▶ GIVEN DATA
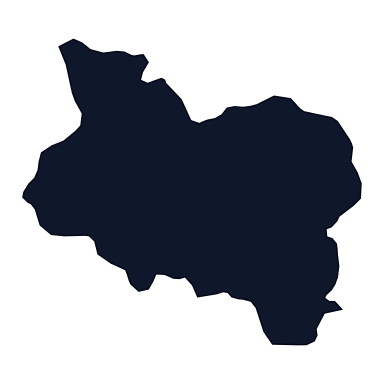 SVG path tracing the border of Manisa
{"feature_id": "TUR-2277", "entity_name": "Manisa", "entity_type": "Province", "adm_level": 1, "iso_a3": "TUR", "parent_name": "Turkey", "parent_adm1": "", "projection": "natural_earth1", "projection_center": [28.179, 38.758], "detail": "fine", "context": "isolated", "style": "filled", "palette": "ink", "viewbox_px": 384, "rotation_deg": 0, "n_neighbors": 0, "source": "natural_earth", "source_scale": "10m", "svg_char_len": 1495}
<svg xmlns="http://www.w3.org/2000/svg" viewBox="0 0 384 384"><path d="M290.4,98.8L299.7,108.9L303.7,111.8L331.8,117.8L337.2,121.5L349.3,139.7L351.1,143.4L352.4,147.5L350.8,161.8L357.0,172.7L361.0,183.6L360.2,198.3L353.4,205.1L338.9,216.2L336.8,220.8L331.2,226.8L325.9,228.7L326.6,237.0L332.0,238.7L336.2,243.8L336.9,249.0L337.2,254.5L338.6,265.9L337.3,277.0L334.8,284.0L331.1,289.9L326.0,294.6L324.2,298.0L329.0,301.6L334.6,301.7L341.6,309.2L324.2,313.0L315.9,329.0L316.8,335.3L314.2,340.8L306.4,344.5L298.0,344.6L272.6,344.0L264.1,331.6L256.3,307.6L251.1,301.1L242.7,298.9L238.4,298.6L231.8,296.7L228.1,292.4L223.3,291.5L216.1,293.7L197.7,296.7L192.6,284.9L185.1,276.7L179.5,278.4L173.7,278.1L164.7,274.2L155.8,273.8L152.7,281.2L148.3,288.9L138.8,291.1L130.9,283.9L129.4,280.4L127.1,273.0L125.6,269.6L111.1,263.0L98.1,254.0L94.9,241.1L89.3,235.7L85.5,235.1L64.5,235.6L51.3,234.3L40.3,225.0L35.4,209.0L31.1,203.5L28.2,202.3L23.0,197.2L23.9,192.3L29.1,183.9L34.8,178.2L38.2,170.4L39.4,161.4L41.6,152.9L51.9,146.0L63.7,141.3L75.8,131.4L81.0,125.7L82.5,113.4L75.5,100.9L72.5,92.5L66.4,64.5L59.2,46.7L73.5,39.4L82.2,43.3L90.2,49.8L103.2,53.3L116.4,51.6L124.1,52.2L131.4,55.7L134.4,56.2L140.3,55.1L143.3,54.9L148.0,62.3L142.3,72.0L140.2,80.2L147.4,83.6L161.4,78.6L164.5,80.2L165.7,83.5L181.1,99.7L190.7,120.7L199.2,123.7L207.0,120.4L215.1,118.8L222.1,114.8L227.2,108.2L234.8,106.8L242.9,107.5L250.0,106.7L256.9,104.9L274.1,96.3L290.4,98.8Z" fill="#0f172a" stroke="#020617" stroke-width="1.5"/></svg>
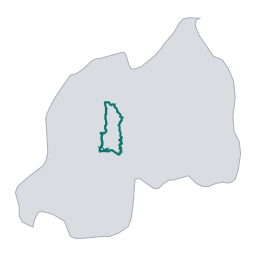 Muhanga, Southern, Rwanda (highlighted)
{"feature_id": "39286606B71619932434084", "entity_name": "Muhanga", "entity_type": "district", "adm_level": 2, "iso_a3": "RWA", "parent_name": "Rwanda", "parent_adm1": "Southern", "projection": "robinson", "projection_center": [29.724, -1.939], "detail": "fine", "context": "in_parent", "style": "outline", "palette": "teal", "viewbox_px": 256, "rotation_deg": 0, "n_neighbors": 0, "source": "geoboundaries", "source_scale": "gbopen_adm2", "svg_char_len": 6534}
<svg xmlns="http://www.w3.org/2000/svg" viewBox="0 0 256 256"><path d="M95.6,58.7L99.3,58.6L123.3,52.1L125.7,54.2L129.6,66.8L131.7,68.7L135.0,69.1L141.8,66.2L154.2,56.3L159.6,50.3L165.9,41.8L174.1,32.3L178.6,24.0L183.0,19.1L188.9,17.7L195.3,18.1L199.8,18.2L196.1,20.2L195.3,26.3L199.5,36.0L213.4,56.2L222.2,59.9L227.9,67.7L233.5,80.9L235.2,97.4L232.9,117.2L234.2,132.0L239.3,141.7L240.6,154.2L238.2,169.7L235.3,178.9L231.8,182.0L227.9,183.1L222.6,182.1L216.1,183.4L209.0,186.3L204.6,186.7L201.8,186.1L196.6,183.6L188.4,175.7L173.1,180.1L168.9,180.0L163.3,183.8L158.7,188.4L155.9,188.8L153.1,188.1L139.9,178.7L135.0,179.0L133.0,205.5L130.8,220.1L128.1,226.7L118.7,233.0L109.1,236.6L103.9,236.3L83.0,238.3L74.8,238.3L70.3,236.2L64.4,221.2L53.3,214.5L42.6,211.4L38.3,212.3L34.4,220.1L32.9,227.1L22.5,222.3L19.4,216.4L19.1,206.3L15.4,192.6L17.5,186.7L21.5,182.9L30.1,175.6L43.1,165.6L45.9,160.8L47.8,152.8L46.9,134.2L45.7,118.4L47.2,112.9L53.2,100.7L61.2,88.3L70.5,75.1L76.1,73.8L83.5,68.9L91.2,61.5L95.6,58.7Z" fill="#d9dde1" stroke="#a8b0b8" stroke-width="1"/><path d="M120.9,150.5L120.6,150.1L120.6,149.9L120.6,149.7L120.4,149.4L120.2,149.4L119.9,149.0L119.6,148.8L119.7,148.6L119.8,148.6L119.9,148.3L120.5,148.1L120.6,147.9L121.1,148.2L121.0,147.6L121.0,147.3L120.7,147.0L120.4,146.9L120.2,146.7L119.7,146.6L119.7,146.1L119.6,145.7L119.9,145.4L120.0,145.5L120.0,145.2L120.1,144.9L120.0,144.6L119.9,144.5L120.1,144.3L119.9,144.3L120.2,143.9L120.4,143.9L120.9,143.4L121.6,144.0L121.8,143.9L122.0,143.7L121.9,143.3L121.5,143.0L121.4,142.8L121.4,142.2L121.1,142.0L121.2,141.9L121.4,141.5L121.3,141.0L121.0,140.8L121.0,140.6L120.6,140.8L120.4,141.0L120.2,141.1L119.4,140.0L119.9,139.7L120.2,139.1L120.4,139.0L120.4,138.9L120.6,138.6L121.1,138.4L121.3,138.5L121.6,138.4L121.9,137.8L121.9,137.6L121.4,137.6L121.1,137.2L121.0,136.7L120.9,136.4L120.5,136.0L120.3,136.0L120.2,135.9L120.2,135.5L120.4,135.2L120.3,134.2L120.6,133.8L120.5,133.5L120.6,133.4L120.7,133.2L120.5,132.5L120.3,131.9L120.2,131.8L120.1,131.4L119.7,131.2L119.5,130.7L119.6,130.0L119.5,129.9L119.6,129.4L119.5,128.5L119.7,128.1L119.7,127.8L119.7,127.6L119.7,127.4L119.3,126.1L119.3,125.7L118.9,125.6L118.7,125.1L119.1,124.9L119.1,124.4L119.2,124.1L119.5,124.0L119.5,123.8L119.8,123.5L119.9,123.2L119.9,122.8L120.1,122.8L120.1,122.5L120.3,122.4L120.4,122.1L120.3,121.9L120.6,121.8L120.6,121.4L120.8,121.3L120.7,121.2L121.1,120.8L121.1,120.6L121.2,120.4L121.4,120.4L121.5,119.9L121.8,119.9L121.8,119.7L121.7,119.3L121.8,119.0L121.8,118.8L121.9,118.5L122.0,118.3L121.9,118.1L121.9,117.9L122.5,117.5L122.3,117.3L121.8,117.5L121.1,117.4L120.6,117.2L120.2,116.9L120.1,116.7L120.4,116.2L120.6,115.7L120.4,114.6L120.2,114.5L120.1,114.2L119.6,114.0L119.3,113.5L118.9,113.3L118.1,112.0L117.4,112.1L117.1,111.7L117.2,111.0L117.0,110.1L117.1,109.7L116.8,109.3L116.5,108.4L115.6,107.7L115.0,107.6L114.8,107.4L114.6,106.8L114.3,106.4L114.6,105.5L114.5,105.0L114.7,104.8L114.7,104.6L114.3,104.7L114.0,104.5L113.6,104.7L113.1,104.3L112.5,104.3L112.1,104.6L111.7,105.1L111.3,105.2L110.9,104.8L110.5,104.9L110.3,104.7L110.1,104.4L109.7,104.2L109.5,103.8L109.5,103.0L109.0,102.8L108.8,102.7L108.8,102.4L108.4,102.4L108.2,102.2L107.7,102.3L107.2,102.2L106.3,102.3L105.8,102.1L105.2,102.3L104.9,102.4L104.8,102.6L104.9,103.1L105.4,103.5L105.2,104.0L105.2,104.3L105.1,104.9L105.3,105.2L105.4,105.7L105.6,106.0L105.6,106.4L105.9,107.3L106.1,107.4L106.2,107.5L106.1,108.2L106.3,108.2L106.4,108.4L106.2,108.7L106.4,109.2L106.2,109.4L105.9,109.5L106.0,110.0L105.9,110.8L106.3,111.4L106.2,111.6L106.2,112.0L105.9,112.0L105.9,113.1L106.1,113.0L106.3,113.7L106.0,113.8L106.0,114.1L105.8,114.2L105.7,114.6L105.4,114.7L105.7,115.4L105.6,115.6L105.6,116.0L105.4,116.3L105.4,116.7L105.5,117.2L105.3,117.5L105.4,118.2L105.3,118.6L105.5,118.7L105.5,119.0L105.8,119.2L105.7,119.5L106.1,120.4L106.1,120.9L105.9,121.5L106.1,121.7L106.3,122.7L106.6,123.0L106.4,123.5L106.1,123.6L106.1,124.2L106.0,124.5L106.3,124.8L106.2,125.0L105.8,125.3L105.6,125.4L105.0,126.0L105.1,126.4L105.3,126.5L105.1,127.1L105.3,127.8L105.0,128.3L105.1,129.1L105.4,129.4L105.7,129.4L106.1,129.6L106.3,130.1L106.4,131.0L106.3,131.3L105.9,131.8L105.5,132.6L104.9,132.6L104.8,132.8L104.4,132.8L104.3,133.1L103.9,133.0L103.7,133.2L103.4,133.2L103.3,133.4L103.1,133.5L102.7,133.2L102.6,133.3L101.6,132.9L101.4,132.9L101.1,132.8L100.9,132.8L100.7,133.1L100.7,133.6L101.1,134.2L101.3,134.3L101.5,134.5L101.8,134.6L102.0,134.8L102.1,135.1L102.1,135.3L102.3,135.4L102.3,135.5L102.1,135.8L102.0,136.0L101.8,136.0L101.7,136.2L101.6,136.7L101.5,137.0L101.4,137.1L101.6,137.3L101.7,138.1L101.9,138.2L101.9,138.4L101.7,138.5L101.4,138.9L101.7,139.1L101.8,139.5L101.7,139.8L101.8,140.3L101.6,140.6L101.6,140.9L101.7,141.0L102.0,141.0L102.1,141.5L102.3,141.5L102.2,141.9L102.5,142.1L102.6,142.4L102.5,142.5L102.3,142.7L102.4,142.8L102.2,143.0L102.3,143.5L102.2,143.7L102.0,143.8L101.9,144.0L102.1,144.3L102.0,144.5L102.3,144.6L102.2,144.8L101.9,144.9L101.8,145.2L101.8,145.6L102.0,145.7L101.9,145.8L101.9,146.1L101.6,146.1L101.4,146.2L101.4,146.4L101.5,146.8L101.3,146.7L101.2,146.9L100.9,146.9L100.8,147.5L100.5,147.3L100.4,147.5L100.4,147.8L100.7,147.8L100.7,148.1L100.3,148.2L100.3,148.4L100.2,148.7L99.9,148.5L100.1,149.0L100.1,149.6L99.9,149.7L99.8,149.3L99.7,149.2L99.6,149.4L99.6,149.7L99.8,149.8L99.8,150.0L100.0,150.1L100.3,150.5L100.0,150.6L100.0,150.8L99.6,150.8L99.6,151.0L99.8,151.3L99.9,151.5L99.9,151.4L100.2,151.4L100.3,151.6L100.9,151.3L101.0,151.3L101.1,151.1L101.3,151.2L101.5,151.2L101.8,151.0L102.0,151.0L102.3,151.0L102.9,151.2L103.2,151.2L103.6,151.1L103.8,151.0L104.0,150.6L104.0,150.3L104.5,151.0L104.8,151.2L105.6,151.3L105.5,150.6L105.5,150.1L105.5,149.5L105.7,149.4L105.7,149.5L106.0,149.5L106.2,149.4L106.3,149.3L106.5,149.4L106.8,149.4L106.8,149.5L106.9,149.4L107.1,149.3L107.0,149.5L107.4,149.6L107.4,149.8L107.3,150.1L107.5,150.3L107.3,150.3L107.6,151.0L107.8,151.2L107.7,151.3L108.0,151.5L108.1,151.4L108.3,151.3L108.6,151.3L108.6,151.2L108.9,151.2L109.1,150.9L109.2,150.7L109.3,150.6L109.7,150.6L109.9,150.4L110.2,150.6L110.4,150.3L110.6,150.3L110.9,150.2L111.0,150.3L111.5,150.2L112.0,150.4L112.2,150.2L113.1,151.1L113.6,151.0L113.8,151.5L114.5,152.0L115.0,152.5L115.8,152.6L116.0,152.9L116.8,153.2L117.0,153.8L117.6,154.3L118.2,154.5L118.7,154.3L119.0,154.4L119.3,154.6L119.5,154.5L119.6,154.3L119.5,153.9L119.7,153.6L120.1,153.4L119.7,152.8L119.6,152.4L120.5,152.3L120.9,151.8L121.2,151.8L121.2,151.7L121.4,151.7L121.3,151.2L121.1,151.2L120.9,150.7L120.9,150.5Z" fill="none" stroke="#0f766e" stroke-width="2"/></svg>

▶ WRITTEN REQUEST
Reproduce the material above without changes, starting at its first line and ending after the line that contains "Muhanga, Southern, Rwanda (highlighted)". Omit the pictures from your answer.

▶ RESPONSE TO THIS TASK
 SVG path tracing the border of Manisa
{"feature_id": "TUR-2277", "entity_name": "Manisa", "entity_type": "Province", "adm_level": 1, "iso_a3": "TUR", "parent_name": "Turkey", "parent_adm1": "", "projection": "natural_earth1", "projection_center": [28.179, 38.758], "detail": "fine", "context": "isolated", "style": "filled", "palette": "ink", "viewbox_px": 384, "rotation_deg": 0, "n_neighbors": 0, "source": "natural_earth", "source_scale": "10m", "svg_char_len": 1495}
<svg xmlns="http://www.w3.org/2000/svg" viewBox="0 0 384 384"><path d="M290.4,98.8L299.7,108.9L303.7,111.8L331.8,117.8L337.2,121.5L349.3,139.7L351.1,143.4L352.4,147.5L350.8,161.8L357.0,172.7L361.0,183.6L360.2,198.3L353.4,205.1L338.9,216.2L336.8,220.8L331.2,226.8L325.9,228.7L326.6,237.0L332.0,238.7L336.2,243.8L336.9,249.0L337.2,254.5L338.6,265.9L337.3,277.0L334.8,284.0L331.1,289.9L326.0,294.6L324.2,298.0L329.0,301.6L334.6,301.7L341.6,309.2L324.2,313.0L315.9,329.0L316.8,335.3L314.2,340.8L306.4,344.5L298.0,344.6L272.6,344.0L264.1,331.6L256.3,307.6L251.1,301.1L242.7,298.9L238.4,298.6L231.8,296.7L228.1,292.4L223.3,291.5L216.1,293.7L197.7,296.7L192.6,284.9L185.1,276.7L179.5,278.4L173.7,278.1L164.7,274.2L155.8,273.8L152.7,281.2L148.3,288.9L138.8,291.1L130.9,283.9L129.4,280.4L127.1,273.0L125.6,269.6L111.1,263.0L98.1,254.0L94.9,241.1L89.3,235.7L85.5,235.1L64.5,235.6L51.3,234.3L40.3,225.0L35.4,209.0L31.1,203.5L28.2,202.3L23.0,197.2L23.9,192.3L29.1,183.9L34.8,178.2L38.2,170.4L39.4,161.4L41.6,152.9L51.9,146.0L63.7,141.3L75.8,131.4L81.0,125.7L82.5,113.4L75.5,100.9L72.5,92.5L66.4,64.5L59.2,46.7L73.5,39.4L82.2,43.3L90.2,49.8L103.2,53.3L116.4,51.6L124.1,52.2L131.4,55.7L134.4,56.2L140.3,55.1L143.3,54.9L148.0,62.3L142.3,72.0L140.2,80.2L147.4,83.6L161.4,78.6L164.5,80.2L165.7,83.5L181.1,99.7L190.7,120.7L199.2,123.7L207.0,120.4L215.1,118.8L222.1,114.8L227.2,108.2L234.8,106.8L242.9,107.5L250.0,106.7L256.9,104.9L274.1,96.3L290.4,98.8Z" fill="#0f172a" stroke="#020617" stroke-width="1.5"/></svg>
 Muhanga, Southern, Rwanda (highlighted)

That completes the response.